Someone To Love

Last Sunday, a tiny-but-pudgy ball of puppy fat and soft white fur was brought to my house. As I held him, my fingers got lost in his velvety fat rolls, and I knew it was the kind of love that would endure all violations of house rules, messes on the carpet, sleepless nights, and chewed shoes. And when his green-brown eyes met mine, I knew that this was the kind of love that would last forever, even knowing this four-legged angel would only be with me for one year.

Cale, named for JJ Cale, a musician born in Oklahoma City, has been chosen for an extraordinary life. Dogs are extraordinary in any case, giving unconditionally, forgiving immediately, listening and understanding without judgment. But this dog, this baby dog, will become someone’s link to independence. He will become someone’s truest friend and his or her bridge to freedom. He will, if I do my job right, wear the cape that says, “I am special.”

I am a Puppy Raiser, and though it is true this is not a title that means I elevate puppies onto pedestals of Roman God worthiness.

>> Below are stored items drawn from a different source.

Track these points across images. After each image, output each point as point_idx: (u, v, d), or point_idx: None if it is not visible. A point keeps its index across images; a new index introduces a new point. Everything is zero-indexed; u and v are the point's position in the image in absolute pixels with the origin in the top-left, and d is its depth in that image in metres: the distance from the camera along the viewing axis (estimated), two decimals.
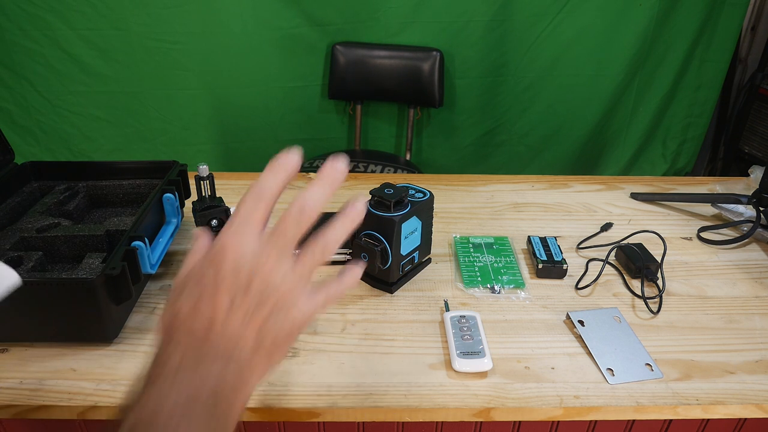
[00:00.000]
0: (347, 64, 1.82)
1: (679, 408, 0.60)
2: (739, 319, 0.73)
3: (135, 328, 0.69)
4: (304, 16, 1.76)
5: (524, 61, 1.86)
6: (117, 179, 0.89)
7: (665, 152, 2.10)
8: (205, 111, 1.86)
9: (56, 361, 0.63)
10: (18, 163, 0.87)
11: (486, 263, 0.82)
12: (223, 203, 0.79)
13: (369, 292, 0.76)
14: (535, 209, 0.99)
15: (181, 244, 0.86)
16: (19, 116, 1.80)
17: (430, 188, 0.77)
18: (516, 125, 1.99)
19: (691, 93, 1.98)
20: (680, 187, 1.07)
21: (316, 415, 0.59)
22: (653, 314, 0.73)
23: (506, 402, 0.59)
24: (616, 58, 1.86)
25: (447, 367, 0.64)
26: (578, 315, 0.71)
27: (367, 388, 0.61)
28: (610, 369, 0.63)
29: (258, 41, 1.76)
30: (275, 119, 1.91)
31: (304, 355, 0.65)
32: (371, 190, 0.72)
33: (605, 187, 1.07)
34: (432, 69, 1.80)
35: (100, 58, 1.73)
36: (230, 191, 1.02)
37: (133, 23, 1.68)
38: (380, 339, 0.68)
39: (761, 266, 0.84)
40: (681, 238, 0.91)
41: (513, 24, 1.80)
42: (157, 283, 0.77)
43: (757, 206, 0.89)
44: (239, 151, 1.96)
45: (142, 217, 0.73)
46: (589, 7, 1.78)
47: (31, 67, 1.72)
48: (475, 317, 0.69)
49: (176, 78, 1.78)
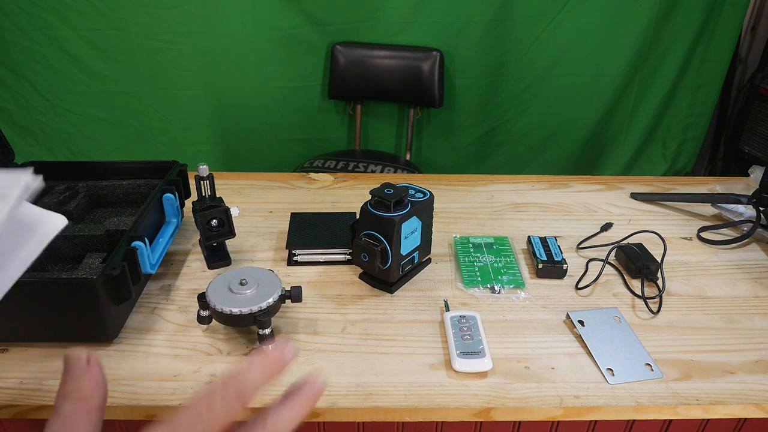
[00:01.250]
0: (347, 64, 1.82)
1: (679, 408, 0.60)
2: (739, 319, 0.73)
3: (135, 328, 0.69)
4: (304, 16, 1.76)
5: (524, 61, 1.86)
6: (117, 179, 0.89)
7: (665, 152, 2.10)
8: (205, 111, 1.86)
9: (56, 361, 0.63)
10: (18, 163, 0.87)
11: (486, 263, 0.82)
12: (223, 203, 0.79)
13: (369, 292, 0.76)
14: (535, 209, 0.99)
15: (181, 244, 0.86)
16: (19, 116, 1.80)
17: (430, 188, 0.77)
18: (516, 125, 1.99)
19: (691, 93, 1.98)
20: (680, 187, 1.07)
21: (316, 415, 0.59)
22: (653, 314, 0.73)
23: (506, 402, 0.59)
24: (616, 58, 1.87)
25: (447, 367, 0.64)
26: (578, 315, 0.71)
27: (367, 388, 0.61)
28: (610, 369, 0.63)
29: (258, 41, 1.76)
30: (275, 119, 1.91)
31: (304, 355, 0.65)
32: (371, 190, 0.72)
33: (605, 187, 1.07)
34: (432, 69, 1.80)
35: (100, 58, 1.73)
36: (230, 191, 1.02)
37: (133, 23, 1.68)
38: (380, 339, 0.68)
39: (761, 266, 0.84)
40: (681, 238, 0.91)
41: (513, 24, 1.80)
42: (157, 283, 0.77)
43: (757, 206, 0.89)
44: (239, 151, 1.96)
45: (142, 217, 0.73)
46: (589, 7, 1.78)
47: (31, 67, 1.72)
48: (475, 317, 0.69)
49: (176, 78, 1.78)
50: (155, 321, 0.70)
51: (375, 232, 0.71)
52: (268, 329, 0.64)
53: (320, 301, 0.74)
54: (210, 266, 0.81)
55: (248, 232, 0.89)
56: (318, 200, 1.00)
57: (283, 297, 0.66)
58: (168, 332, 0.68)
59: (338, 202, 1.00)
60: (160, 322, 0.70)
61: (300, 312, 0.72)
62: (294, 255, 0.82)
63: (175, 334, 0.68)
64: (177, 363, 0.64)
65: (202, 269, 0.80)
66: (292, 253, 0.82)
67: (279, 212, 0.95)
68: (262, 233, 0.89)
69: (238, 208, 0.95)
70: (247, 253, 0.84)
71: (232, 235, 0.80)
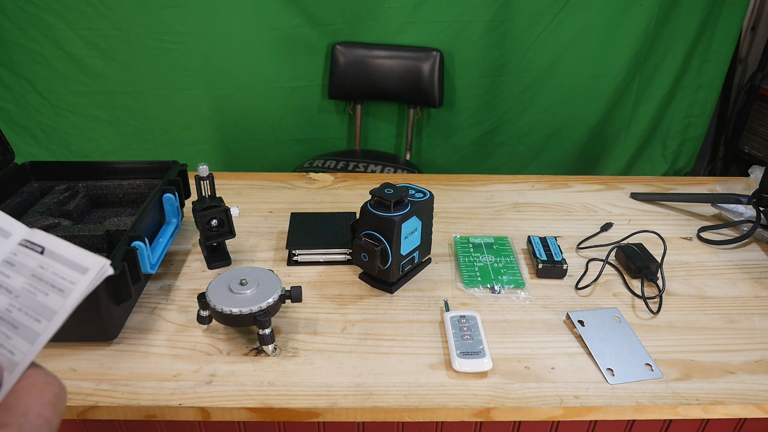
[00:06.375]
0: (347, 64, 1.81)
1: (679, 408, 0.60)
2: (739, 319, 0.73)
3: (135, 328, 0.69)
4: (304, 16, 1.75)
5: (524, 61, 1.86)
6: (117, 179, 0.89)
7: (665, 152, 2.09)
8: (205, 111, 1.86)
9: (56, 361, 0.63)
10: (18, 163, 0.87)
11: (486, 263, 0.82)
12: (223, 203, 0.79)
13: (369, 292, 0.76)
14: (535, 209, 0.99)
15: (181, 244, 0.86)
16: (19, 116, 1.80)
17: (430, 188, 0.77)
18: (516, 125, 1.99)
19: (691, 93, 1.98)
20: (680, 187, 1.07)
21: (316, 415, 0.59)
22: (653, 314, 0.73)
23: (506, 402, 0.59)
24: (616, 58, 1.86)
25: (447, 367, 0.63)
26: (578, 315, 0.71)
27: (367, 388, 0.61)
28: (610, 369, 0.63)
29: (258, 41, 1.76)
30: (275, 119, 1.91)
31: (304, 355, 0.65)
32: (371, 190, 0.72)
33: (605, 187, 1.07)
34: (432, 69, 1.80)
35: (100, 58, 1.73)
36: (230, 191, 1.02)
37: (133, 23, 1.68)
38: (380, 339, 0.68)
39: (761, 266, 0.84)
40: (681, 238, 0.91)
41: (513, 24, 1.80)
42: (157, 283, 0.77)
43: (757, 206, 0.89)
44: (239, 151, 1.96)
45: (142, 217, 0.73)
46: (589, 7, 1.78)
47: (31, 67, 1.72)
48: (475, 317, 0.69)
49: (176, 78, 1.78)
50: (155, 321, 0.70)
51: (375, 232, 0.71)
52: (268, 329, 0.64)
53: (320, 301, 0.74)
54: (210, 266, 0.81)
55: (248, 232, 0.89)
56: (318, 200, 1.00)
57: (283, 297, 0.66)
58: (168, 332, 0.68)
59: (338, 202, 1.00)
60: (160, 322, 0.70)
61: (300, 312, 0.72)
62: (294, 255, 0.82)
63: (175, 334, 0.68)
64: (177, 363, 0.64)
65: (202, 269, 0.80)
66: (292, 253, 0.82)
67: (279, 212, 0.95)
68: (262, 233, 0.89)
69: (238, 208, 0.95)
70: (247, 253, 0.84)
71: (232, 235, 0.80)
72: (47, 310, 0.33)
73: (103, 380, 0.61)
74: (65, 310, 0.33)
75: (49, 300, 0.34)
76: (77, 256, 0.34)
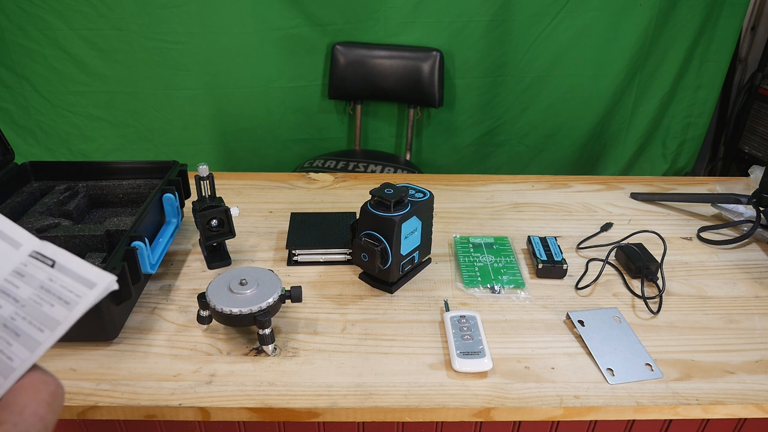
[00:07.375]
0: (347, 64, 1.81)
1: (679, 408, 0.60)
2: (739, 319, 0.73)
3: (135, 328, 0.69)
4: (304, 16, 1.75)
5: (524, 61, 1.86)
6: (117, 179, 0.89)
7: (665, 152, 2.09)
8: (205, 111, 1.86)
9: (56, 361, 0.63)
10: (18, 163, 0.87)
11: (486, 263, 0.82)
12: (223, 203, 0.79)
13: (369, 292, 0.76)
14: (535, 209, 0.99)
15: (181, 244, 0.86)
16: (19, 116, 1.80)
17: (430, 188, 0.77)
18: (516, 125, 1.99)
19: (691, 93, 1.98)
20: (680, 187, 1.07)
21: (316, 415, 0.59)
22: (653, 314, 0.73)
23: (506, 402, 0.59)
24: (616, 58, 1.86)
25: (447, 367, 0.63)
26: (578, 315, 0.71)
27: (367, 388, 0.61)
28: (610, 369, 0.63)
29: (258, 41, 1.76)
30: (275, 119, 1.91)
31: (304, 355, 0.65)
32: (371, 190, 0.72)
33: (605, 187, 1.07)
34: (432, 69, 1.80)
35: (100, 58, 1.73)
36: (230, 191, 1.02)
37: (133, 23, 1.68)
38: (380, 339, 0.68)
39: (761, 266, 0.84)
40: (681, 238, 0.91)
41: (513, 24, 1.80)
42: (157, 283, 0.77)
43: (757, 206, 0.89)
44: (239, 151, 1.96)
45: (141, 217, 0.73)
46: (589, 7, 1.78)
47: (31, 67, 1.72)
48: (475, 317, 0.69)
49: (176, 78, 1.78)
50: (155, 321, 0.70)
51: (375, 232, 0.71)
52: (268, 329, 0.64)
53: (320, 301, 0.74)
54: (210, 266, 0.81)
55: (248, 232, 0.89)
56: (318, 200, 1.00)
57: (283, 297, 0.66)
58: (168, 332, 0.68)
59: (338, 202, 1.00)
60: (160, 322, 0.70)
61: (300, 312, 0.72)
62: (294, 255, 0.82)
63: (175, 334, 0.68)
64: (177, 363, 0.64)
65: (202, 269, 0.80)
66: (292, 253, 0.82)
67: (279, 212, 0.95)
68: (262, 233, 0.89)
69: (238, 208, 0.94)
70: (247, 253, 0.84)
71: (232, 235, 0.80)
72: (51, 321, 0.34)
73: (103, 380, 0.61)
74: (68, 321, 0.34)
75: (54, 311, 0.34)
76: (86, 271, 0.35)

My “job,” a misnomer that implies work for pay, is to care for and teach this baby dog until he becomes a mature, calm, socialized, and well-mannered adult, at which time he will learn his trade: that of a service dog. My reward for having done this well is that this dog will be taken away from me.

Heartbreaking, right? Yes I’m sure it will be heartbreaking, and I will meet his departure with tears (okay sobs). Why would I do this? Why would I subject my heart to such certain pain and suffering? Why would I put in the time, the money, the endless effort required to house a weeks-old, unhousetrained puppy? And why, on this great earth, would I do this voluntarily, knowing at the end I will be hopelessly attached and heartbroken when he goes?

The answer is simple: he is destined for much greater things than to protect me from emotional pain! He might be someone’s hands some day, or their legs, or their lifeline. How can I be so selfish as to hoard him for myself, knowing his gifts were meant for another? The truth is, after my heart breaks, it will grow back even bigger. This is the most selfish reason of all to do what I do: it makes me feel good.